[GOAL OF THE EXERCISE]
Could you set down the lines from the first line of the entries below through the line with "G04 Gerber Fmt", exactly and with no pictures?
-------- DATA EXTRACTS
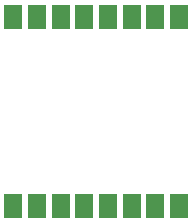
<source format=gbr>
%TF.GenerationSoftware,KiCad,Pcbnew,8.0.6*%
%TF.CreationDate,2025-05-31T15:30:40+01:00*%
%TF.ProjectId,Leo_Ground,4c656f5f-4772-46f7-956e-642e6b696361,rev?*%
%TF.SameCoordinates,Original*%
%TF.FileFunction,Paste,Top*%
%TF.FilePolarity,Positive*%
%FSLAX46Y46*%
G04 Gerber Fmt 4.6, Leading zero omitted, Abs format (unit mm)*
G04 Created by KiCad (PCBNEW 8.0.6) date 2025-05-31 15:30:40*
%MOMM*%
%LPD*%
G01*
G04 APERTURE LIST*
%ADD10R,1.500000X2.000000*%
G04 APERTURE END LIST*
D10*
%TO.C,U2*%
X195000000Y-102000000D03*
X193000000Y-102000000D03*
X191000000Y-102000000D03*
X189000000Y-102000000D03*
X187000000Y-102000000D03*
X185000000Y-102000000D03*
X183000000Y-102000000D03*
X181000000Y-102000000D03*
X181000000Y-86000000D03*
X183000000Y-86000000D03*
X185000000Y-86000000D03*
X187000000Y-86000000D03*
X189000000Y-86000000D03*
X191000000Y-86000000D03*
X193000000Y-86000000D03*
X195000000Y-86000000D03*
%TD*%
M02*

</source>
----------------
[EXERCISE RESULT]
<source format=gbr>
%TF.GenerationSoftware,KiCad,Pcbnew,8.0.6*%
%TF.CreationDate,2025-05-31T15:30:40+01:00*%
%TF.ProjectId,Leo_Ground,4c656f5f-4772-46f7-956e-642e6b696361,rev?*%
%TF.SameCoordinates,Original*%
%TF.FileFunction,Paste,Top*%
%TF.FilePolarity,Positive*%
%FSLAX46Y46*%
G04 Gerber Fmt 4.6, Leading zero omitted, Abs format (unit mm)*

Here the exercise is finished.